STORED ROWS:
———

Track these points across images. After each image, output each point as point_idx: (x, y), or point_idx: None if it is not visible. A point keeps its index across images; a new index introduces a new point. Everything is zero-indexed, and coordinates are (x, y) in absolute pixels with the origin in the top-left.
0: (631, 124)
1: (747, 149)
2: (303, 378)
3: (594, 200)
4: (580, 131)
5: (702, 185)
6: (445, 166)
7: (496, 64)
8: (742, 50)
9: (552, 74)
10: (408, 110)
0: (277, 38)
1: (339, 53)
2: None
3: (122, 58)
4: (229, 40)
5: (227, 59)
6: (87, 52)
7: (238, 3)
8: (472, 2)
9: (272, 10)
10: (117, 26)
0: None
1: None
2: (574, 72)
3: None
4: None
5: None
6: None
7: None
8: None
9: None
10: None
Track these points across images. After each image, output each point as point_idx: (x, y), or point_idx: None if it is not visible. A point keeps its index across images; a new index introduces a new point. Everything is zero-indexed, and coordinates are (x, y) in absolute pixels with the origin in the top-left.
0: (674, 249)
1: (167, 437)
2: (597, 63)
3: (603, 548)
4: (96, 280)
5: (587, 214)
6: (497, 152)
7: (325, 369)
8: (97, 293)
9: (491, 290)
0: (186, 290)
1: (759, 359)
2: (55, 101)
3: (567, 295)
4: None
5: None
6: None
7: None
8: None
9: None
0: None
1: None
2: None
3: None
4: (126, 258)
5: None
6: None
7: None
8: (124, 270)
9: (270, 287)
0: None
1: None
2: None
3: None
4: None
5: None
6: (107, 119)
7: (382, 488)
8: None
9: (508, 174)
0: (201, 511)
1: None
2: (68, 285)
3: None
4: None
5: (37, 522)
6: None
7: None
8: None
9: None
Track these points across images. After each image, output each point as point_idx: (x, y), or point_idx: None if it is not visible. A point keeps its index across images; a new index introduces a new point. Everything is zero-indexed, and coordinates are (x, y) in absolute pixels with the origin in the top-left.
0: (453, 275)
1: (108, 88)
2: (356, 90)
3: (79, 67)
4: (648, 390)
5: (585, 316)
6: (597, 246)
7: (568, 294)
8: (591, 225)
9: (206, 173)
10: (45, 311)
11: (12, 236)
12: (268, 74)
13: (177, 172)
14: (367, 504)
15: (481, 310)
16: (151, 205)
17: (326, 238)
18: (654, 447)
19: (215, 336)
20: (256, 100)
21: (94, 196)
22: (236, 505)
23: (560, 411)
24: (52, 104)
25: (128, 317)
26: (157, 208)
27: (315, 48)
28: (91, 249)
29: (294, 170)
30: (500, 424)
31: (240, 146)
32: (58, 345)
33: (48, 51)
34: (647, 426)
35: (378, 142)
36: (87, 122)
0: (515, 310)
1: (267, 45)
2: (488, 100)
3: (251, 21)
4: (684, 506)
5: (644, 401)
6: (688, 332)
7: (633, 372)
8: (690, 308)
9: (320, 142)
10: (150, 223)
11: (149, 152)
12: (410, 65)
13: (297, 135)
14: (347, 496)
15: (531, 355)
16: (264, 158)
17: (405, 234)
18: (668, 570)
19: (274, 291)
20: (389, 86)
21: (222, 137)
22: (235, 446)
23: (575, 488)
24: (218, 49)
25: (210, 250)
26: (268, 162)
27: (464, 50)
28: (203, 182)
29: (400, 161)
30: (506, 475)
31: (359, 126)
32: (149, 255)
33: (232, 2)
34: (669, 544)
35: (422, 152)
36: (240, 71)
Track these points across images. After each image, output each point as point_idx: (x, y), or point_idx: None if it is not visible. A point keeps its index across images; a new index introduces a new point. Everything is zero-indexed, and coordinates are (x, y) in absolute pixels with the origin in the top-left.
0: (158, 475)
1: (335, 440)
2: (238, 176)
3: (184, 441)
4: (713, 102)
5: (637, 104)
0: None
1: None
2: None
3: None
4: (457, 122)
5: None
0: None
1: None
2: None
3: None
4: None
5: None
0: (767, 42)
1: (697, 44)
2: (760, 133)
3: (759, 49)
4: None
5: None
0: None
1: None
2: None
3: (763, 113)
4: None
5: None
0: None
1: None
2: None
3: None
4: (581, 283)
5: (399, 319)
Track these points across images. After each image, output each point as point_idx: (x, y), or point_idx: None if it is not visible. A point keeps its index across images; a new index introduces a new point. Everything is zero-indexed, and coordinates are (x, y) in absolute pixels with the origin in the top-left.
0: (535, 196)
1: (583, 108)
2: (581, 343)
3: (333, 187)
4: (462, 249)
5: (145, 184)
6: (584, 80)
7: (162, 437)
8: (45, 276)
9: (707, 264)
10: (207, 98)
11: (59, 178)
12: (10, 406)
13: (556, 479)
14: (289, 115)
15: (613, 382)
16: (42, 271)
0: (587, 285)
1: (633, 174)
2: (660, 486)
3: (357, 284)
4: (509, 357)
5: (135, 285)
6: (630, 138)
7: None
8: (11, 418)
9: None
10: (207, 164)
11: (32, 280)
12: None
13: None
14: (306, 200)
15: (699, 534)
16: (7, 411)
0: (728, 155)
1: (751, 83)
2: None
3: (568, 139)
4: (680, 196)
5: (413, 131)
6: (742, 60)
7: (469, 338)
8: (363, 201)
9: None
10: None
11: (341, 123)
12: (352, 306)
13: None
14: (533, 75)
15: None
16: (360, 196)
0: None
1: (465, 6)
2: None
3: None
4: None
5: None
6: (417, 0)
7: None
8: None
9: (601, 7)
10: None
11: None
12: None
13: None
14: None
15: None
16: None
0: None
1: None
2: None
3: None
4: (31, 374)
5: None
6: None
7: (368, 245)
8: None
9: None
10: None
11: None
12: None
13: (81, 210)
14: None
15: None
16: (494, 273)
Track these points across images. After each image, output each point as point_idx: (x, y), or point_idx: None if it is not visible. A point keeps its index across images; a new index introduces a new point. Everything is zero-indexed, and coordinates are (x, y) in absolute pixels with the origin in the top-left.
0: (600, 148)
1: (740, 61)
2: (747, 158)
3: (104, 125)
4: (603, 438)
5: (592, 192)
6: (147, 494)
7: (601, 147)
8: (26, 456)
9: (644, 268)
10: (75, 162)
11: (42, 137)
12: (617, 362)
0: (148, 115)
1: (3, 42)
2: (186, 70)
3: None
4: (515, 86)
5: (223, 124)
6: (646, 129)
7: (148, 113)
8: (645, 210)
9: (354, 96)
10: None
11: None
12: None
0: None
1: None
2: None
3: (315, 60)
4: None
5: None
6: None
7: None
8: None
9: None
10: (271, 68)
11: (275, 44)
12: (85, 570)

———

AIM OF THE TASK:
Please put every line of the records above into a numbered list, skipping any blank lines.

CORRECT ANSWER:
1. Track these points across images. After each image, output each point as point_idx: (x, y), or point_idx: None if it is not visible. A point keeps its index across images; a new index introduces a new point. Everything is zero-indexed, and coordinates are (x, y) in absolute pixels with the origin in the top-left.
2. 0: (631, 124)
3. 1: (747, 149)
4. 2: (303, 378)
5. 3: (594, 200)
6. 4: (580, 131)
7. 5: (702, 185)
8. 6: (445, 166)
9. 7: (496, 64)
10. 8: (742, 50)
11. 9: (552, 74)
12. 10: (408, 110)
13. 0: (277, 38)
14. 1: (339, 53)
15. 2: None
16. 3: (122, 58)
17. 4: (229, 40)
18. 5: (227, 59)
19. 6: (87, 52)
20. 7: (238, 3)
21. 8: (472, 2)
22. 9: (272, 10)
23. 10: (117, 26)
24. 0: None
25. 1: None
26. 2: (574, 72)
27. 3: None
28. 4: None
29. 5: None
30. 6: None
31. 7: None
32. 8: None
33. 9: None
34. 10: None
35. Track these points across images. After each image, output each point as point_idx: (x, y), or point_idx: None if it is not visible. A point keeps its index across images; a new index introduces a new point. Everything is zero-indexed, and coordinates are (x, y) in absolute pixels with the origin in the top-left.
36. 0: (674, 249)
37. 1: (167, 437)
38. 2: (597, 63)
39. 3: (603, 548)
40. 4: (96, 280)
41. 5: (587, 214)
42. 6: (497, 152)
43. 7: (325, 369)
44. 8: (97, 293)
45. 9: (491, 290)
46. 0: (186, 290)
47. 1: (759, 359)
48. 2: (55, 101)
49. 3: (567, 295)
50. 4: None
51. 5: None
52. 6: None
53. 7: None
54. 8: None
55. 9: None
56. 0: None
57. 1: None
58. 2: None
59. 3: None
60. 4: (126, 258)
61. 5: None
62. 6: None
63. 7: None
64. 8: (124, 270)
65. 9: (270, 287)
66. 0: None
67. 1: None
68. 2: None
69. 3: None
70. 4: None
71. 5: None
72. 6: (107, 119)
73. 7: (382, 488)
74. 8: None
75. 9: (508, 174)
76. 0: (201, 511)
77. 1: None
78. 2: (68, 285)
79. 3: None
80. 4: None
81. 5: (37, 522)
82. 6: None
83. 7: None
84. 8: None
85. 9: None
86. Track these points across images. After each image, output each point as point_idx: (x, y), or point_idx: None if it is not visible. A point keeps its index across images; a new index introduces a new point. Everything is zero-indexed, and coordinates are (x, y) in absolute pixels with the origin in the top-left.
87. 0: (453, 275)
88. 1: (108, 88)
89. 2: (356, 90)
90. 3: (79, 67)
91. 4: (648, 390)
92. 5: (585, 316)
93. 6: (597, 246)
94. 7: (568, 294)
95. 8: (591, 225)
96. 9: (206, 173)
97. 10: (45, 311)
98. 11: (12, 236)
99. 12: (268, 74)
100. 13: (177, 172)
101. 14: (367, 504)
102. 15: (481, 310)
103. 16: (151, 205)
104. 17: (326, 238)
105. 18: (654, 447)
106. 19: (215, 336)
107. 20: (256, 100)
108. 21: (94, 196)
109. 22: (236, 505)
110. 23: (560, 411)
111. 24: (52, 104)
112. 25: (128, 317)
113. 26: (157, 208)
114. 27: (315, 48)
115. 28: (91, 249)
116. 29: (294, 170)
117. 30: (500, 424)
118. 31: (240, 146)
119. 32: (58, 345)
120. 33: (48, 51)
121. 34: (647, 426)
122. 35: (378, 142)
123. 36: (87, 122)
124. 0: (515, 310)
125. 1: (267, 45)
126. 2: (488, 100)
127. 3: (251, 21)
128. 4: (684, 506)
129. 5: (644, 401)
130. 6: (688, 332)
131. 7: (633, 372)
132. 8: (690, 308)
133. 9: (320, 142)
134. 10: (150, 223)
135. 11: (149, 152)
136. 12: (410, 65)
137. 13: (297, 135)
138. 14: (347, 496)
139. 15: (531, 355)
140. 16: (264, 158)
141. 17: (405, 234)
142. 18: (668, 570)
143. 19: (274, 291)
144. 20: (389, 86)
145. 21: (222, 137)
146. 22: (235, 446)
147. 23: (575, 488)
148. 24: (218, 49)
149. 25: (210, 250)
150. 26: (268, 162)
151. 27: (464, 50)
152. 28: (203, 182)
153. 29: (400, 161)
154. 30: (506, 475)
155. 31: (359, 126)
156. 32: (149, 255)
157. 33: (232, 2)
158. 34: (669, 544)
159. 35: (422, 152)
160. 36: (240, 71)
161. Track these points across images. After each image, output each point as point_idx: (x, y), or point_idx: None if it is not visible. A point keeps its index across images; a new index introduces a new point. Everything is zero-indexed, and coordinates are (x, y) in absolute pixels with the origin in the top-left.
162. 0: (158, 475)
163. 1: (335, 440)
164. 2: (238, 176)
165. 3: (184, 441)
166. 4: (713, 102)
167. 5: (637, 104)
168. 0: None
169. 1: None
170. 2: None
171. 3: None
172. 4: (457, 122)
173. 5: None
174. 0: None
175. 1: None
176. 2: None
177. 3: None
178. 4: None
179. 5: None
180. 0: (767, 42)
181. 1: (697, 44)
182. 2: (760, 133)
183. 3: (759, 49)
184. 4: None
185. 5: None
186. 0: None
187. 1: None
188. 2: None
189. 3: (763, 113)
190. 4: None
191. 5: None
192. 0: None
193. 1: None
194. 2: None
195. 3: None
196. 4: (581, 283)
197. 5: (399, 319)
198. Track these points across images. After each image, output each point as point_idx: (x, y), or point_idx: None if it is not visible. A point keeps its index across images; a new index introduces a new point. Everything is zero-indexed, and coordinates are (x, y) in absolute pixels with the origin in the top-left.
199. 0: (535, 196)
200. 1: (583, 108)
201. 2: (581, 343)
202. 3: (333, 187)
203. 4: (462, 249)
204. 5: (145, 184)
205. 6: (584, 80)
206. 7: (162, 437)
207. 8: (45, 276)
208. 9: (707, 264)
209. 10: (207, 98)
210. 11: (59, 178)
211. 12: (10, 406)
212. 13: (556, 479)
213. 14: (289, 115)
214. 15: (613, 382)
215. 16: (42, 271)
216. 0: (587, 285)
217. 1: (633, 174)
218. 2: (660, 486)
219. 3: (357, 284)
220. 4: (509, 357)
221. 5: (135, 285)
222. 6: (630, 138)
223. 7: None
224. 8: (11, 418)
225. 9: None
226. 10: (207, 164)
227. 11: (32, 280)
228. 12: None
229. 13: None
230. 14: (306, 200)
231. 15: (699, 534)
232. 16: (7, 411)
233. 0: (728, 155)
234. 1: (751, 83)
235. 2: None
236. 3: (568, 139)
237. 4: (680, 196)
238. 5: (413, 131)
239. 6: (742, 60)
240. 7: (469, 338)
241. 8: (363, 201)
242. 9: None
243. 10: None
244. 11: (341, 123)
245. 12: (352, 306)
246. 13: None
247. 14: (533, 75)
248. 15: None
249. 16: (360, 196)
250. 0: None
251. 1: (465, 6)
252. 2: None
253. 3: None
254. 4: None
255. 5: None
256. 6: (417, 0)
257. 7: None
258. 8: None
259. 9: (601, 7)
260. 10: None
261. 11: None
262. 12: None
263. 13: None
264. 14: None
265. 15: None
266. 16: None
267. 0: None
268. 1: None
269. 2: None
270. 3: None
271. 4: (31, 374)
272. 5: None
273. 6: None
274. 7: (368, 245)
275. 8: None
276. 9: None
277. 10: None
278. 11: None
279. 12: None
280. 13: (81, 210)
281. 14: None
282. 15: None
283. 16: (494, 273)
284. Track these points across images. After each image, output each point as point_idx: (x, y), or point_idx: None if it is not visible. A point keeps its index across images; a new index introduces a new point. Everything is zero-indexed, and coordinates are (x, y) in absolute pixels with the origin in the top-left.
285. 0: (600, 148)
286. 1: (740, 61)
287. 2: (747, 158)
288. 3: (104, 125)
289. 4: (603, 438)
290. 5: (592, 192)
291. 6: (147, 494)
292. 7: (601, 147)
293. 8: (26, 456)
294. 9: (644, 268)
295. 10: (75, 162)
296. 11: (42, 137)
297. 12: (617, 362)
298. 0: (148, 115)
299. 1: (3, 42)
300. 2: (186, 70)
301. 3: None
302. 4: (515, 86)
303. 5: (223, 124)
304. 6: (646, 129)
305. 7: (148, 113)
306. 8: (645, 210)
307. 9: (354, 96)
308. 10: None
309. 11: None
310. 12: None
311. 0: None
312. 1: None
313. 2: None
314. 3: (315, 60)
315. 4: None
316. 5: None
317. 6: None
318. 7: None
319. 8: None
320. 9: None
321. 10: (271, 68)
322. 11: (275, 44)
323. 12: (85, 570)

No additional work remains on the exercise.